Intenção de investir da construção atinge ponto mais alto desde 2014; dados da CNI revelam recuperação do setor.

O setor de varejo de material de construção foi um dos que menos sentiram os impactos da crise gerada pela pandemia. O crescimento de faturamento do setor em 2020 em comparação ao ano de 2019 foi de 11%, atingindo o valor de R$ 150,55 bilhões de movimentação, segundo o Instituto Brasileiro de Economia (Ibre), da Fundação Getúlio Vargas (FGV).

“Mesmo depois de um início de pandemia assustador, no qual as lojas tiveram que fechar as portas, com a abertura gradual o que se observou foi uma rápida retomada nas vendas, apresentando um crescimento maior do que nos últimos anos. Isso ocorreu por diversos fatores, dentre os quais o fato de as pessoas ficarem em casa e olharem mais para as necessidades de reformas”, analisa o presidente da Federação Brasileira de Redes Associativistas de Materiais de Construção (Febramat), Paulo Roberto dos Santos Machado.

As projeções para este ano são também bastante positivas, com as expectativas de que as lojas da Febramat saltem de um faturamento de R$ 3,8 bilhões em 2020 para uma projeção de R$ 4,2 bilhões em 2021. Já a projeção de crescimento em compras para 2021 é de 39,5%.

Já a Sondagem da Construção mostra recuperação do setor. Levantamento da Confederação Nacional da Indústria (CNI) revela avanço pelo segundo mês consecutivo da atividade, emprego com tendência de recuperação e capacidade operacional no ponto mais alto desde 2014, refletindo o melhor desempenho do setor. Nesse cenário, o Índice de Confiança da Empresa Industrial (Icei) atingiu o maior patamar de 2021; além disso, também houve um aumento significativo na intenção de investir em agosto. O indicador de intenção de investir registrou o maior valor desde 2014, aproximando-se da linha divisória de 50 pontos.

Pelo segundo mês consecutivo, após um primeiro semestre marcado por recuos, o desempenho da indústria da construção foi positivo, com 51 pontos numa escala de 0 a 100. Ou seja, a atividade ficou um ponto acima da linha de corte (50 pontos), o que indica crescimento na comparação com o mês anterior. O nível de emprego ficou em 50 pontos, caracterizando estabilidade em relação a junho.

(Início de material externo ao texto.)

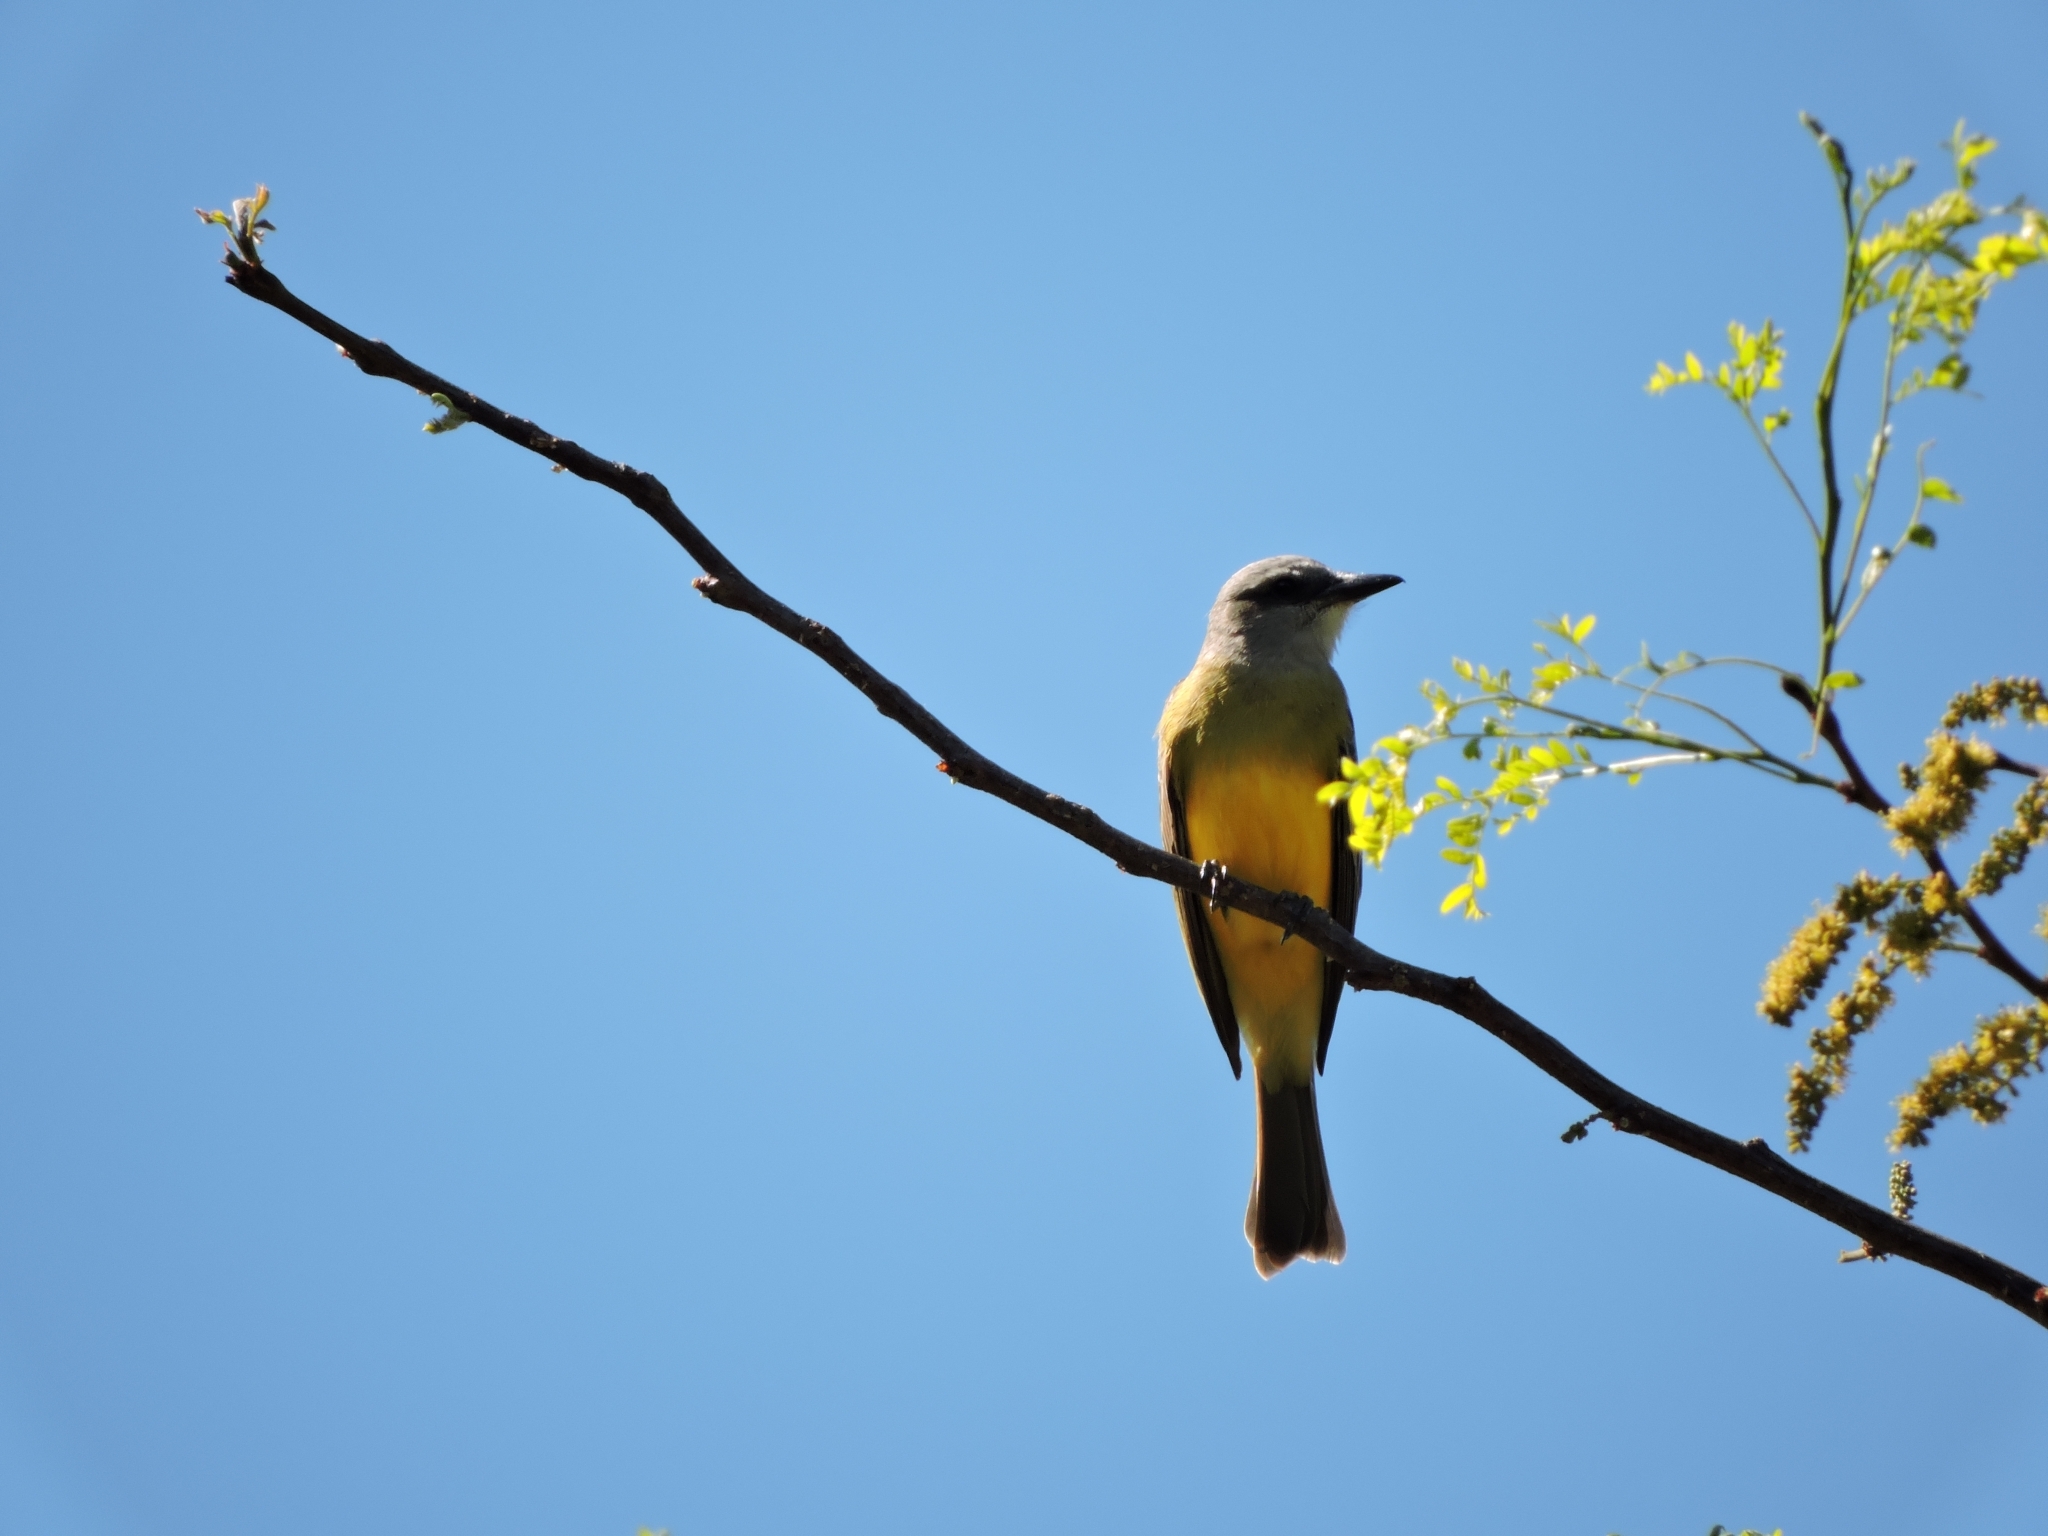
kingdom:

Diante do cenário positivo, o Icei-Construção aumentou 1,9 ponto em relação a julho, atingindo 59,7 pontos. É o maior índice registrado em 2021, o que indica confiança intensa e disseminada no setor. O otimismo vem crescendo desde agosto de 2020. Neste período, o índice acumulou alta de 5,7 pontos, sempre acima da linha de corte (50 pontos). Movimento também significativo foi constatado no Índice de Condições Atuais, que cresceu em 2,3 pontos em relação a julho, atingindo 52,4 pontos em agosto. O avanço foi influenciado principalmente pela melhor avaliação das condições da economia brasileira, que passou de 47,6 pontos em julho para 51,3 em agosto, ou seja, saiu de uma avaliação de piora das condições correntes para uma de melhora. O índice de condições atuais das empresas cresceu de 51,2 pontos em julho para 53,1 em agosto.

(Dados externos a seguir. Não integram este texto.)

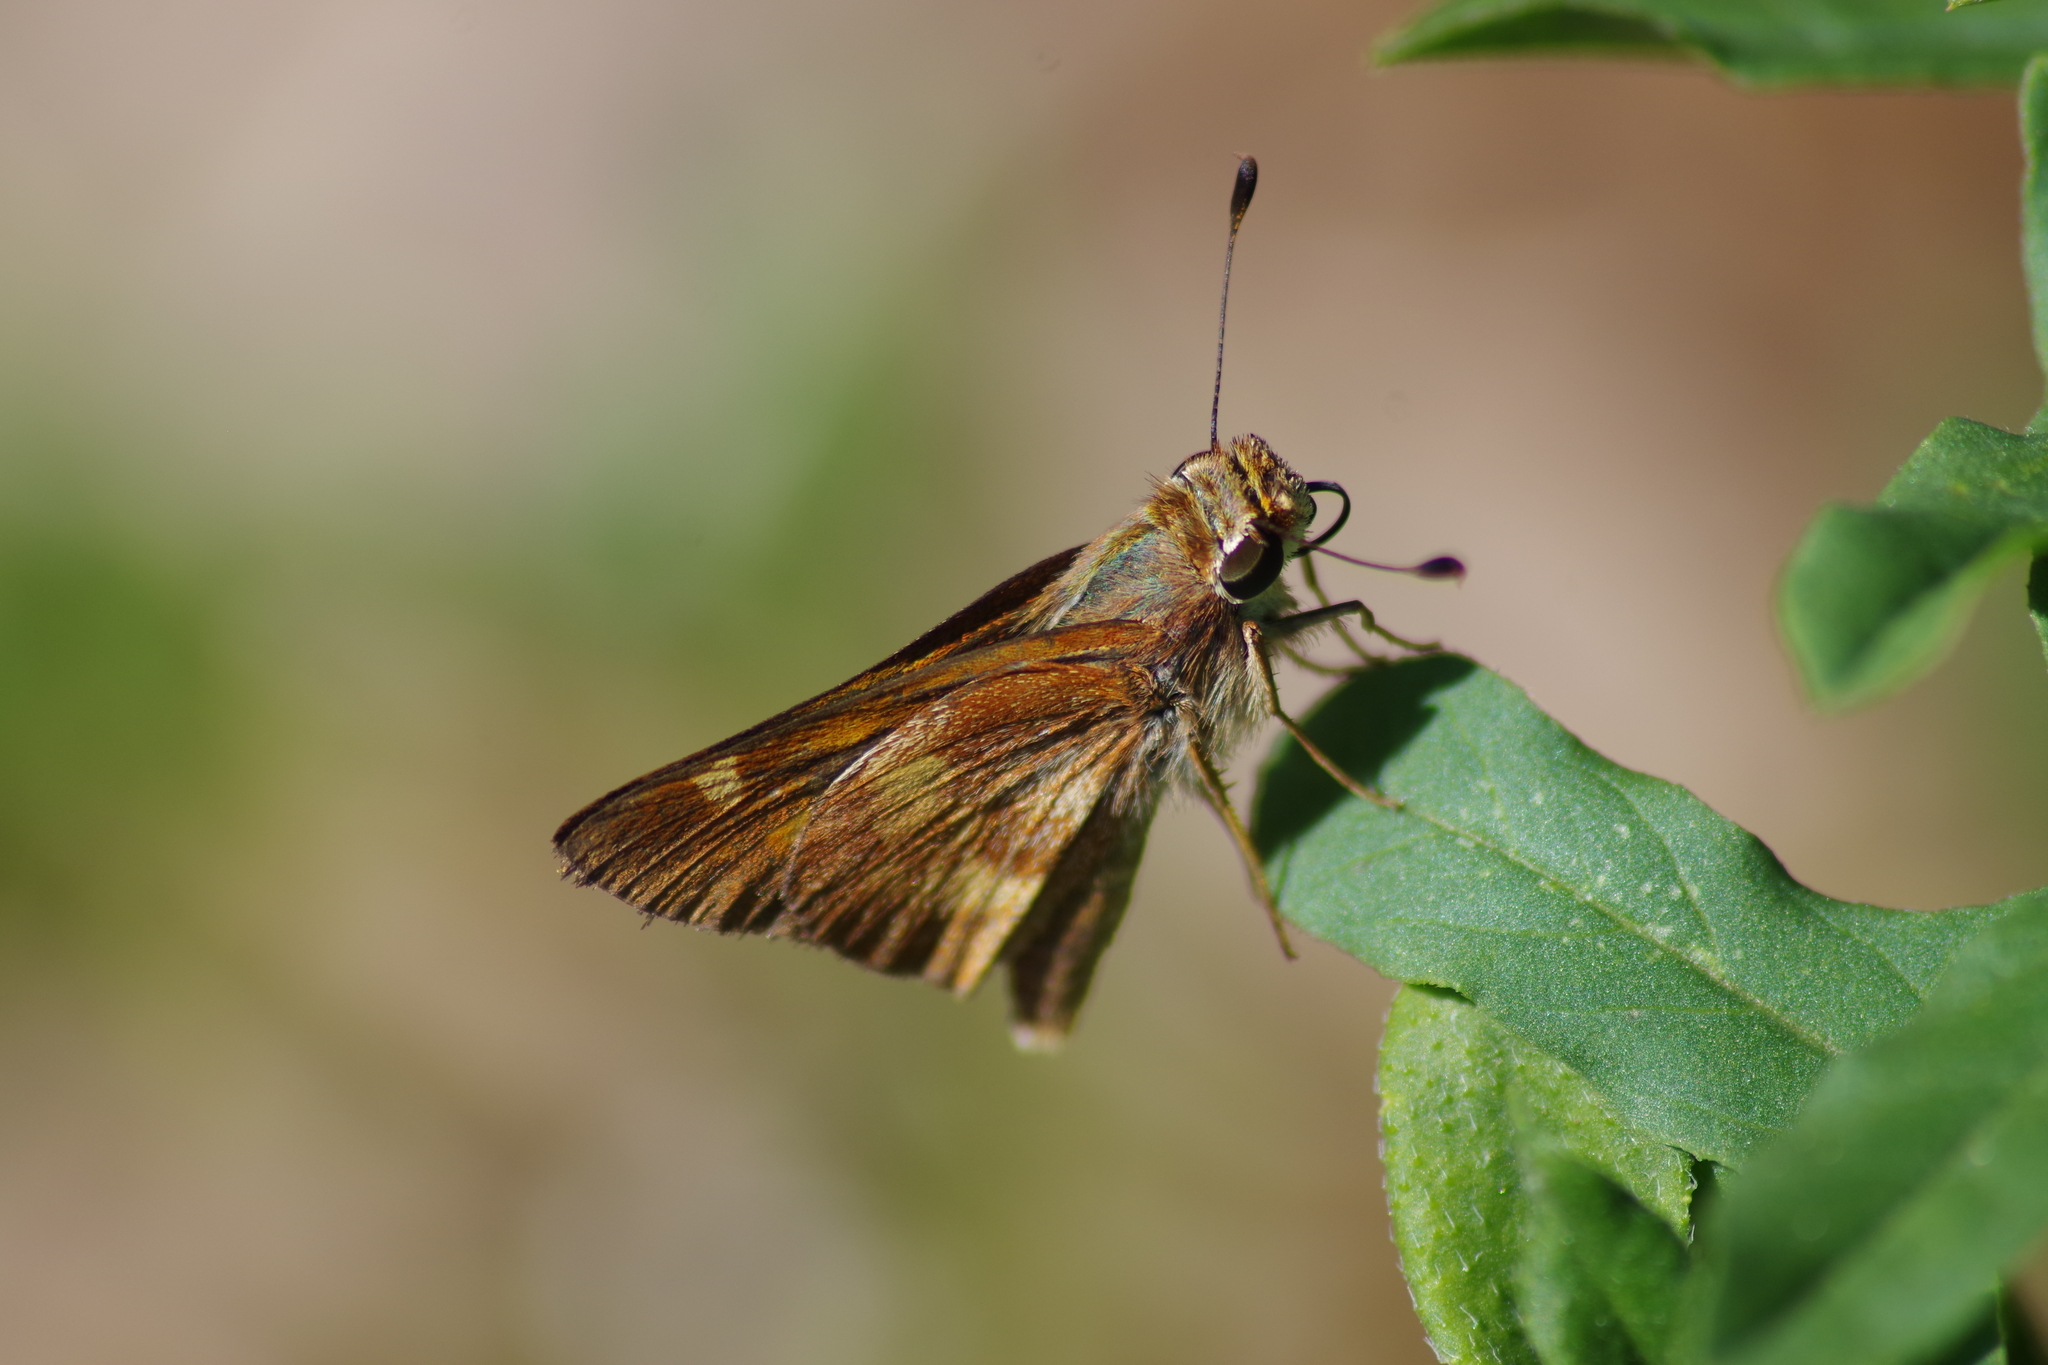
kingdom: Animalia
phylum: Arthropoda
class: Insecta
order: Lepidoptera
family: Hesperiidae
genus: Lon
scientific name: Lon melane
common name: Umber skipper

O otimismo é crescente em todos os indicadores analisados em agosto na comparação com o mês anterior. O índice de expectativas para o nível de atividade dos próximos seis meses aumentou em 2,2 pontos em relação a julho, atingindo 57,7 pontos. Quanto aos novos empreendimentos, o aumento do índice de expectativas foi de 1,7 ponto, registrando 56,3 pontos. O índice de expectativa de compras de insumos e matérias-primas mostrou avanço de 2,1 pontos em relação a julho, enquanto o índice de expectativas do número de empregados para os próximos seis meses foi de 54,4 pontos em agosto, um aumento de 1,3 ponto no mês. Puxado pelo otimismo, o índice de intenção de investir da indústria da construção encontra-se no ponto mais alto desde 2014. O aumento na comparação com julho foi de 3,5 pontos, alcançando 45,4 pontos. Em relação a agosto de 2020, a alta foi ainda mais expressiva, de 5,9 pontos.